Married couples in North Carolina contemplating adding a living trust to their estate plan may have a choice: one joint trust or two separate trusts? In most cases, I recommend a separate trust for each spouse, for the following 6 reasons:
- NORTH CAROLINA IS A COMMON LAW PROPERTY STATE. North Carolina is a “common law, ” or “separate property” state. In general, separate trusts are preferred by planners and attorneys in common law property states like North Carolina, and joint trusts are used more frequently in community property states like California.
- SEPARATE PROPERTY STAYS SEPARATE. Many married clients enter into the estate planning process owning a significant amount of separate property. They may own assets that they acquired before the marriage, they may have inherited family farmland, and they may expect to inherit assets or receive gifts from their parents or grandparents in the future. Using a separate trust for each spouse more cleanly keeps their separate assets separate, so that they will be more easily characterized as separate at death or in case of divorce.
- JOINT TRUSTS MAY COMMINGLE SEPARATE PROPERTY. Where separate property (which has not been properly identified and tracked as separate property) is combined by both spouses in a joint trust, it may become “commingled.” Where such property has been commingled, or has become jointly titled in a joint trust, it may be considered by our court system as having been converted from the contributing spouse’s “separate property” to “marital property.” The spouse who contributed the separate property to the joint trust may lose the ability to control it as separate property in case of divorce, or the spouse’s fiduciaries or beneficiaries may lose access to that property following the spouse’s death.
- SEPARATE TRUSTS WORK BEST WITH BLENDED FAMILIES OR WHERE SPOUSES HAVE DIFFERENT TRUST BENEFICIARIES. It is common for spouses to have separate sets of children from prior marriages. Separate trusts allow couples with blended families to each select different primary or secondary trust beneficiaries.

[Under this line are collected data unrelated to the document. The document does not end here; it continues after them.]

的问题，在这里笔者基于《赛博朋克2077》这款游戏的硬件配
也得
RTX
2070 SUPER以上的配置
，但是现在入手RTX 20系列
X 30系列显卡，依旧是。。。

- CONSUMER DEBT PROTECTION. With a joint trust, all of the assets of both spouses may be endangered by the debts of just one spouse. But if separate trusts are used, the separate assets of the uninvolved spouse may be protected from the creditors of the indebted spouse. This protection may be limited in certain cases however– if the debt involves certain “necessities” such as food or medical care, the North Carolina “necessities doctrine” provides that both spouses may be responsible for the debt.
- LIABILITY PROTECTION. Where separate trusts are used, if one member of a couple is involved in a car wreck which creates liability, the uninvolved separate assets of the other spouse within the other spouse’s separate trust may be protected against that liability.
Joint trusts may still be appropriate for married couples in some cases, but for the above 6 reasons, separate trusts are the most flexible choice for married couples in North Carolina, and allow each spouse to have better control over their separate assets.